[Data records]
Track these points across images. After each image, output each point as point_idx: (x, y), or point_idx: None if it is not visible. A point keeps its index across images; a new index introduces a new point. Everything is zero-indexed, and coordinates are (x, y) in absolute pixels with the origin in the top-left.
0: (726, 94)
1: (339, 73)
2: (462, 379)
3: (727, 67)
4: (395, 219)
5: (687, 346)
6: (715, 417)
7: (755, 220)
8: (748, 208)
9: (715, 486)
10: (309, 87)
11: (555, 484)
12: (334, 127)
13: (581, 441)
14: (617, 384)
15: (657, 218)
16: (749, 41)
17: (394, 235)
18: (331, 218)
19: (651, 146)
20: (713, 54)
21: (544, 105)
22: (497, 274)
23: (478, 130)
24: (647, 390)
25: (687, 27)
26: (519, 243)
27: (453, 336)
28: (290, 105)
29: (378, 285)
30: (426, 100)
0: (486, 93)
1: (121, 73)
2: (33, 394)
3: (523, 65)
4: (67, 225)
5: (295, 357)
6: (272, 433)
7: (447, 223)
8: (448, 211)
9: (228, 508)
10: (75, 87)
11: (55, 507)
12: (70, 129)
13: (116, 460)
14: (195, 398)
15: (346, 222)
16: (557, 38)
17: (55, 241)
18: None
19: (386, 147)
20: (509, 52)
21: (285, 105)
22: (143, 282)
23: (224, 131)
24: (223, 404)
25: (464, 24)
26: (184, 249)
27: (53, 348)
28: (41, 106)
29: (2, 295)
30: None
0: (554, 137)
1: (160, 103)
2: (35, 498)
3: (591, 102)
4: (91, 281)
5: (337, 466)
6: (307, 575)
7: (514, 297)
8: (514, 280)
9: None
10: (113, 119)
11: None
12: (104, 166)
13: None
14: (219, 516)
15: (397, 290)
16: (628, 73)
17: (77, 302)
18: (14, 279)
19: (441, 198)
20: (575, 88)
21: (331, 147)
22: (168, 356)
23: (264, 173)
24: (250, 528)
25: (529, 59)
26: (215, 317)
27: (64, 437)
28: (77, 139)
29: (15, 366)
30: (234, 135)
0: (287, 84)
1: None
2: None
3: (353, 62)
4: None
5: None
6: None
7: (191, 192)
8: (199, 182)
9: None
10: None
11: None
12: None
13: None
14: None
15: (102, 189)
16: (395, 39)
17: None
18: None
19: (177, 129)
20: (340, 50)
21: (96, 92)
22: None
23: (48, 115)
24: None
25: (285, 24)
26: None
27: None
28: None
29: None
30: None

REQUIRED TASK »
Put the lines above into a numbered list, leaving out any blank lines.

SOLUTION »
1. Track these points across images. After each image, output each point as point_idx: (x, y), or point_idx: None if it is not visible. A point keeps its index across images; a new index introduces a new point. Everything is zero-indexed, and coordinates are (x, y) in absolute pixels with the origin in the top-left.
2. 0: (726, 94)
3. 1: (339, 73)
4. 2: (462, 379)
5. 3: (727, 67)
6. 4: (395, 219)
7. 5: (687, 346)
8. 6: (715, 417)
9. 7: (755, 220)
10. 8: (748, 208)
11. 9: (715, 486)
12. 10: (309, 87)
13. 11: (555, 484)
14. 12: (334, 127)
15. 13: (581, 441)
16. 14: (617, 384)
17. 15: (657, 218)
18. 16: (749, 41)
19. 17: (394, 235)
20. 18: (331, 218)
21. 19: (651, 146)
22. 20: (713, 54)
23. 21: (544, 105)
24. 22: (497, 274)
25. 23: (478, 130)
26. 24: (647, 390)
27. 25: (687, 27)
28. 26: (519, 243)
29. 27: (453, 336)
30. 28: (290, 105)
31. 29: (378, 285)
32. 30: (426, 100)
33. 0: (486, 93)
34. 1: (121, 73)
35. 2: (33, 394)
36. 3: (523, 65)
37. 4: (67, 225)
38. 5: (295, 357)
39. 6: (272, 433)
40. 7: (447, 223)
41. 8: (448, 211)
42. 9: (228, 508)
43. 10: (75, 87)
44. 11: (55, 507)
45. 12: (70, 129)
46. 13: (116, 460)
47. 14: (195, 398)
48. 15: (346, 222)
49. 16: (557, 38)
50. 17: (55, 241)
51. 18: None
52. 19: (386, 147)
53. 20: (509, 52)
54. 21: (285, 105)
55. 22: (143, 282)
56. 23: (224, 131)
57. 24: (223, 404)
58. 25: (464, 24)
59. 26: (184, 249)
60. 27: (53, 348)
61. 28: (41, 106)
62. 29: (2, 295)
63. 30: None
64. 0: (554, 137)
65. 1: (160, 103)
66. 2: (35, 498)
67. 3: (591, 102)
68. 4: (91, 281)
69. 5: (337, 466)
70. 6: (307, 575)
71. 7: (514, 297)
72. 8: (514, 280)
73. 9: None
74. 10: (113, 119)
75. 11: None
76. 12: (104, 166)
77. 13: None
78. 14: (219, 516)
79. 15: (397, 290)
80. 16: (628, 73)
81. 17: (77, 302)
82. 18: (14, 279)
83. 19: (441, 198)
84. 20: (575, 88)
85. 21: (331, 147)
86. 22: (168, 356)
87. 23: (264, 173)
88. 24: (250, 528)
89. 25: (529, 59)
90. 26: (215, 317)
91. 27: (64, 437)
92. 28: (77, 139)
93. 29: (15, 366)
94. 30: (234, 135)
95. 0: (287, 84)
96. 1: None
97. 2: None
98. 3: (353, 62)
99. 4: None
100. 5: None
101. 6: None
102. 7: (191, 192)
103. 8: (199, 182)
104. 9: None
105. 10: None
106. 11: None
107. 12: None
108. 13: None
109. 14: None
110. 15: (102, 189)
111. 16: (395, 39)
112. 17: None
113. 18: None
114. 19: (177, 129)
115. 20: (340, 50)
116. 21: (96, 92)
117. 22: None
118. 23: (48, 115)
119. 24: None
120. 25: (285, 24)
121. 26: None
122. 27: None
123. 28: None
124. 29: None
125. 30: None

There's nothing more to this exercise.